A fluorometric assay was used for the detection of ROS with the fluorescent probe (2′,7′-Dichlorodihydrofluorescein diacetate, DCFH-DA). DCFH-DA is hydrolyzed by cellular esterases to non-fluorescent 2′,7′-dichlorodihydrofluorescein (DCFH) and then oxidized to fluorescent 2′,7′-dichlorofluorescein (DCF) primarily by H2O2. Since DCFH might also be reactive toward a broad range of oxidizing reactions during intracellular oxidant stress. This probe is widely used to monitor the cellular redox processes. Therefore the generation of ROS in the myocardial cells was evaluated with this this assay based on a previously published method [52]. Briefly, single myocardial cells were incubated in serum-free DMEM. The homogenate was kept in ice, and centrifuged at 2000 rpm for 5 min. The myocardial cells were washed twice with PBS, and then resuspended at a concentration of 1 × 106 cells/mL in serum-free DMEM containing DCFH-DA, before incubation at 37°C in a hatch box for 20 min. The fluorescent DCF generated in the cells was detected and analyzed with flow cytometry (BD FACSCalibur, San Jose, CA, USA).

Measurement of mitochondrial membrane potential (∆ψm)
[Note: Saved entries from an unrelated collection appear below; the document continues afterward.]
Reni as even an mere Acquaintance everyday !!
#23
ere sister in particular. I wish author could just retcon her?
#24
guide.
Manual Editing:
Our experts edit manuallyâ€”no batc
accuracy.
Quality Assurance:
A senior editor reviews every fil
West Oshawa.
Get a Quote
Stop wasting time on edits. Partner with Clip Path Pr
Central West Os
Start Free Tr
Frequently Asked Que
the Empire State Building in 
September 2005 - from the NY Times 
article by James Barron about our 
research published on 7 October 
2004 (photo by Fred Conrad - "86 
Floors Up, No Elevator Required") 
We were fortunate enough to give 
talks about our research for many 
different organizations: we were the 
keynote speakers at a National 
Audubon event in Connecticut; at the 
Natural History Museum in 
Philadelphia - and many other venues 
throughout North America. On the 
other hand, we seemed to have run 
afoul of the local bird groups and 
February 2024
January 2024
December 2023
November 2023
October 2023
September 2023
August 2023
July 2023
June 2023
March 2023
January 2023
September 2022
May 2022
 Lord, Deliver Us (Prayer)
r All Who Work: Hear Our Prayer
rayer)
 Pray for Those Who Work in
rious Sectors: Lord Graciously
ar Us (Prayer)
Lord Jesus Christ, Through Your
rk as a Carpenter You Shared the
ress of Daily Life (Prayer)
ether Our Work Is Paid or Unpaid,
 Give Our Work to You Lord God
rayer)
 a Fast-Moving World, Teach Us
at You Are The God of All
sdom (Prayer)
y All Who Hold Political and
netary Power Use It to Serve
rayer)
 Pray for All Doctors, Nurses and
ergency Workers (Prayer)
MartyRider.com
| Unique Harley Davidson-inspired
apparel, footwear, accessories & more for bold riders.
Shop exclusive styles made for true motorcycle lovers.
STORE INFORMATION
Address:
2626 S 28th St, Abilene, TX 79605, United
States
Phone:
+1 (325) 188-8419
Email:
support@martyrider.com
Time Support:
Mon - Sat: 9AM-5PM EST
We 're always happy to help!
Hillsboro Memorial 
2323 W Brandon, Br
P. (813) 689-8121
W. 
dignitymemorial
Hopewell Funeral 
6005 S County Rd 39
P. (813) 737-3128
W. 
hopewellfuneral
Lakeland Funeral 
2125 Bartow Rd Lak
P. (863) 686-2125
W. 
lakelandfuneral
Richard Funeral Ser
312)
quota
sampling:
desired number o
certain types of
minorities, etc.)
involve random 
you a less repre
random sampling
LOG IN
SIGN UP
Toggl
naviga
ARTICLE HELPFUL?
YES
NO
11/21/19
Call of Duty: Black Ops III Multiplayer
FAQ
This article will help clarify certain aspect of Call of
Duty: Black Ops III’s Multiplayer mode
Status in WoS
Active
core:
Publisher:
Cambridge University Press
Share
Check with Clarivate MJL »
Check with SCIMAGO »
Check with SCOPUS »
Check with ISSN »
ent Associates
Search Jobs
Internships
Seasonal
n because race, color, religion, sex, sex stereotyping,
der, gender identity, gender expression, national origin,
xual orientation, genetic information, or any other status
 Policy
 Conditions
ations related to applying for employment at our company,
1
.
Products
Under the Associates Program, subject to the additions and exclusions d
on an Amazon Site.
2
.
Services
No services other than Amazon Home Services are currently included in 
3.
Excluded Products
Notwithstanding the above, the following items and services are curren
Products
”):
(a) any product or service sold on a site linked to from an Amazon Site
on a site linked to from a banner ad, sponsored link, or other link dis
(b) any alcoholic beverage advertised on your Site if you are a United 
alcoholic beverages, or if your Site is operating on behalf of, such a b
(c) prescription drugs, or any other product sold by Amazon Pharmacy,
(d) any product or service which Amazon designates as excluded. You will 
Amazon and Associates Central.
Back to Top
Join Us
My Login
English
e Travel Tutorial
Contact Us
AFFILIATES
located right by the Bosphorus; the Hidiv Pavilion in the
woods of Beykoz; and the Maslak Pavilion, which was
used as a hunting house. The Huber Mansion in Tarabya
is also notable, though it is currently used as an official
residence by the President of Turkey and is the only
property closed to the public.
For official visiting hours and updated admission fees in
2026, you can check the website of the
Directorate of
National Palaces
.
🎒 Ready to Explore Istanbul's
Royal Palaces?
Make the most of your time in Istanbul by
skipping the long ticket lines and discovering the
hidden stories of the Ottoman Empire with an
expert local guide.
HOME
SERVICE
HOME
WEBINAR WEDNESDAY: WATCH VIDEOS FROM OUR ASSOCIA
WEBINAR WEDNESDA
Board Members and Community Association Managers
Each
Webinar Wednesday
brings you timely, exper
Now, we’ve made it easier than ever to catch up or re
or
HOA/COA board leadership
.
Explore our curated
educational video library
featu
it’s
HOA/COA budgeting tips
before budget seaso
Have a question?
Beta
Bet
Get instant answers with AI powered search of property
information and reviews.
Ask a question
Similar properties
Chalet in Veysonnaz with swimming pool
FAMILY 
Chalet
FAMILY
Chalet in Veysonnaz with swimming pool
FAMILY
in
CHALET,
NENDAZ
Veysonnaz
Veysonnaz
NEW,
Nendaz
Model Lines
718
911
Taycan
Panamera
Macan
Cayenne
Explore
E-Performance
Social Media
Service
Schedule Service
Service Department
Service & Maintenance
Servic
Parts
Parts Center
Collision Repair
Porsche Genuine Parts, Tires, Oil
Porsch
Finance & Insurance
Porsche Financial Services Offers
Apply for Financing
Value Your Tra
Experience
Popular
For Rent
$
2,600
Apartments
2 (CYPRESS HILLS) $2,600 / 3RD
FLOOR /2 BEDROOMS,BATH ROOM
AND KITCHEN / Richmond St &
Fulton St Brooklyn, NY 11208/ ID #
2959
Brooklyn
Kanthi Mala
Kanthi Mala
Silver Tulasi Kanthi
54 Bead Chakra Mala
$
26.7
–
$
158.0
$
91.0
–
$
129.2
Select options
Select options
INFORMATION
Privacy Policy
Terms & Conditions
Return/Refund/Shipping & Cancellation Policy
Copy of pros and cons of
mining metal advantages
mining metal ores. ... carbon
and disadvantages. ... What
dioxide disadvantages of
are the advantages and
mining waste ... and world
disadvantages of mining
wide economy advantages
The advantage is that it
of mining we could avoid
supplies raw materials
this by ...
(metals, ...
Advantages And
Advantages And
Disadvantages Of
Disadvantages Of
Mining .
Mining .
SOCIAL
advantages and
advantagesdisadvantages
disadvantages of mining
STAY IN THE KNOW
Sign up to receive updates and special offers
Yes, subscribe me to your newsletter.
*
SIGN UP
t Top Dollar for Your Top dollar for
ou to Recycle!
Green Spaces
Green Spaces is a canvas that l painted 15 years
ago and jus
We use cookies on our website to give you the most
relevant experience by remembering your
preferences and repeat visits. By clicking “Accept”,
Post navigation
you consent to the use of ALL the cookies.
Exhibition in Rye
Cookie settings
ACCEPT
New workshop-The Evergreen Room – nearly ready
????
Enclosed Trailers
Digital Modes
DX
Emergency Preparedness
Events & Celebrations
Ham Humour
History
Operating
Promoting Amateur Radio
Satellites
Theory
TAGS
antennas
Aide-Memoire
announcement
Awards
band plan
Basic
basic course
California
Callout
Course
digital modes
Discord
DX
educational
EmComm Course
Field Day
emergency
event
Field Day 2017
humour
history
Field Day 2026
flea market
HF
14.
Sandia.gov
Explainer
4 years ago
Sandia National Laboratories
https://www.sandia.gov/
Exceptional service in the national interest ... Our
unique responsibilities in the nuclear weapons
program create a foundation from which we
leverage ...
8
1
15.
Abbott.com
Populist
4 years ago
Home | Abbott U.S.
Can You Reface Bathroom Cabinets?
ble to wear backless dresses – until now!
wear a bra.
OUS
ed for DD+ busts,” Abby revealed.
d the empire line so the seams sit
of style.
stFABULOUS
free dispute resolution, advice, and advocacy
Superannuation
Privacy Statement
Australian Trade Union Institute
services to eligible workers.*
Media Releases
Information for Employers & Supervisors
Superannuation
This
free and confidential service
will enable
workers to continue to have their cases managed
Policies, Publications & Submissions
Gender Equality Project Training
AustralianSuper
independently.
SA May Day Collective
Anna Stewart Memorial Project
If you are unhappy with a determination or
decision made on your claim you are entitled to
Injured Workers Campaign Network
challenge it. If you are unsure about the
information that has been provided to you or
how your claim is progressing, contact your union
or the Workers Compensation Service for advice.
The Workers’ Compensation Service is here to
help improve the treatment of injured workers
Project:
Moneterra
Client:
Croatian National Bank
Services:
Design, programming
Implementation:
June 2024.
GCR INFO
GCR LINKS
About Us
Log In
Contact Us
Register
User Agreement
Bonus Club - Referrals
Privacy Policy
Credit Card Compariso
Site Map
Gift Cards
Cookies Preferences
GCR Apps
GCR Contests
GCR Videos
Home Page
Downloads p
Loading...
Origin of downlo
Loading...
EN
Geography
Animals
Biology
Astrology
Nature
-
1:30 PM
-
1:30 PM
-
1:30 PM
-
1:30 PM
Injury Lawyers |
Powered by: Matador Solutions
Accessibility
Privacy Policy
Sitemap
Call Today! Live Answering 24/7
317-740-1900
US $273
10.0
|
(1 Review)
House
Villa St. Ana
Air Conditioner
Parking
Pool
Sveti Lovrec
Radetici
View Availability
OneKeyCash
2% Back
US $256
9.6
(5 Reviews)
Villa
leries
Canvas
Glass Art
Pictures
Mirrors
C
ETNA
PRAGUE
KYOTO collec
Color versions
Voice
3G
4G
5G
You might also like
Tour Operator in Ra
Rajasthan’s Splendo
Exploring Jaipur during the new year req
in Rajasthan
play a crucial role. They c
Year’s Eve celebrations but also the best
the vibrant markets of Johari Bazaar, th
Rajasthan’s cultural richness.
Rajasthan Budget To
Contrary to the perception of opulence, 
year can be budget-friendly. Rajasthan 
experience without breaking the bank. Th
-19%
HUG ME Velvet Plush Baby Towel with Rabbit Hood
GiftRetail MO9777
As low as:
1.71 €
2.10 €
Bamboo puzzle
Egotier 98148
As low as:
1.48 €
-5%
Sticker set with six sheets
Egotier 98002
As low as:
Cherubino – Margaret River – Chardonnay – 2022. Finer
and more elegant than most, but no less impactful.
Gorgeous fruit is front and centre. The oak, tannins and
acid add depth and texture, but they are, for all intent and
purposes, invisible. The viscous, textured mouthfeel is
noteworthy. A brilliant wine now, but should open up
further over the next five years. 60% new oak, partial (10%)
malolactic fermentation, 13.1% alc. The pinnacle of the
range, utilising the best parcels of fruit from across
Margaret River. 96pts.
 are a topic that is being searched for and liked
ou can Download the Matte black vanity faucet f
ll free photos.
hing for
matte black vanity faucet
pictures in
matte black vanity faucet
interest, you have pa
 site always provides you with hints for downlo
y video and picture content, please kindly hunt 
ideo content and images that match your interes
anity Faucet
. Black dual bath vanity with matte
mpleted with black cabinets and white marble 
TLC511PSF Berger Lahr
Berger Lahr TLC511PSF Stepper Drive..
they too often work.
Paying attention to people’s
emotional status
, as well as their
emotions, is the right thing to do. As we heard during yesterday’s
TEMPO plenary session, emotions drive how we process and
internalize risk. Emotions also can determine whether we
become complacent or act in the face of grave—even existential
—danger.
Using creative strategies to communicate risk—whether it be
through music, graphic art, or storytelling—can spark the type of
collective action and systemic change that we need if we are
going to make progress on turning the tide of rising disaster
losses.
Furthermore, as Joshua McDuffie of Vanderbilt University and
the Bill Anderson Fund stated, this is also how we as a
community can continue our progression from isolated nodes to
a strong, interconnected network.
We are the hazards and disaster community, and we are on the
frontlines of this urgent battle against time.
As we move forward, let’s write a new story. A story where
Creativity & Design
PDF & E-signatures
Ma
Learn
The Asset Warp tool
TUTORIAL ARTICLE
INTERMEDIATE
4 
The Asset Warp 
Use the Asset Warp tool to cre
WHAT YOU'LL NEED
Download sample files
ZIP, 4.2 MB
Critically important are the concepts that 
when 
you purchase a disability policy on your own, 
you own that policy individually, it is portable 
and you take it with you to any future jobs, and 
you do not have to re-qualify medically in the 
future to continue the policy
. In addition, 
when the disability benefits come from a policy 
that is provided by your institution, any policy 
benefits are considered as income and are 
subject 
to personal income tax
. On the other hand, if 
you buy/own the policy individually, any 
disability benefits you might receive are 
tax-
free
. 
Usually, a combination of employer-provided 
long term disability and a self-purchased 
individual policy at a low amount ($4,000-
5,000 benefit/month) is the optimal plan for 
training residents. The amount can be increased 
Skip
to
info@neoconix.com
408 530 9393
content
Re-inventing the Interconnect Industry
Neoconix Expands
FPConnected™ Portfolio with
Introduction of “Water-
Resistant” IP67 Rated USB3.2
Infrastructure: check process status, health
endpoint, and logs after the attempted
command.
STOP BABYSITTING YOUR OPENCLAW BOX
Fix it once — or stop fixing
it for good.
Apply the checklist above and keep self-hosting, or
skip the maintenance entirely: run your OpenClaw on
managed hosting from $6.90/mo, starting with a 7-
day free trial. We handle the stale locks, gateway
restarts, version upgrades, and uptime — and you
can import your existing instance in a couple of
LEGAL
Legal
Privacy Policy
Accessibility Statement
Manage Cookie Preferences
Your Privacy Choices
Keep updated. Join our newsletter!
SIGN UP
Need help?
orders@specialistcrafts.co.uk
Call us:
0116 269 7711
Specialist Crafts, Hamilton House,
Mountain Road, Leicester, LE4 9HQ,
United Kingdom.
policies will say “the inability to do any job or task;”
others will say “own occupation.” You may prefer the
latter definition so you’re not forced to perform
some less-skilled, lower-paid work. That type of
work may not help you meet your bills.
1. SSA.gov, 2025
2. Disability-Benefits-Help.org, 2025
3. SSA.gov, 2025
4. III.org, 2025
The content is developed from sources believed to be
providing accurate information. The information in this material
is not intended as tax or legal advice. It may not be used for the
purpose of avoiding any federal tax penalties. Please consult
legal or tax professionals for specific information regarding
Changes in the ∆ψm were measured with a mitochondrial membrane potential assay kit with JC-1 (Beyotime, China), based on published method [52]. When JC-1 exists as J-aggregates in the mitochondrial matrix, it shows red fluorescence and when it exists as monomers in the cytoplasm, it shows green fluorescence. Therefore, the increase in the green fluorescence/red fluorescence intensity ratio, measured as ∆ψm, is an indication of increased mitochondrial permeability during mitochondrial depolarization. Briefly, method to isolate the cardiac cells and prepare the single cell suspension was same as those described above. The isolated myocardial cells were incubated with serum-free DMEM containing 5 g/mL JC-1 for 30 min. The stained cells were then rinsed twice with serum-free DMEM, fresh serum-free DMEM was added, and the cells were analyzed with flow cytometry with FACSCalibur as described previously [52].

Immunohistochemistry

All specimens were fixed in 10% formalin, embedded in paraffin, cut into 4-μm-thick slides and processed sectioning. For immunohistochemical analysis of Caspase 9, Caspase 3, Bcl-2, and Bax expression, the slides were deparaffinized and rehydrated using standard techniques. Non-specific binding sites were blocked with complete serum at 37°C for 30 min. Then, the tissue sections were incubated with the Caspase 9, Caspase 3, Bcl-2, and Bax antibody (1:200) at 4°C overnight. The signal was visualized with peroxidase-labeled streptavidin-complexed DAB, and the sections were briefly counterstained with hematoxylin. Protein positive-staining exhibits a brown cytoplasmic and/or nuclear stain. Images were captured with the Olympus microscope. The positive cell density was assessed using Image-Pro Plus 6.0 software (Media Cybernetics, Bethesda, MD, USA), and the results are presented as mean optical density (MOD) values. The negative controls were handled in the same way except that PBS was applied in place of a primary antibody.

Statistical analysis

All results were analyzed using SPSS software, version 19.0 for Windows (SPSS Inc., IL, SA). Data were presented as mean ± standard Error (SE). One-way ANOVA was used for multiple comparisons. P values < 0.05 were considered as statistically significant.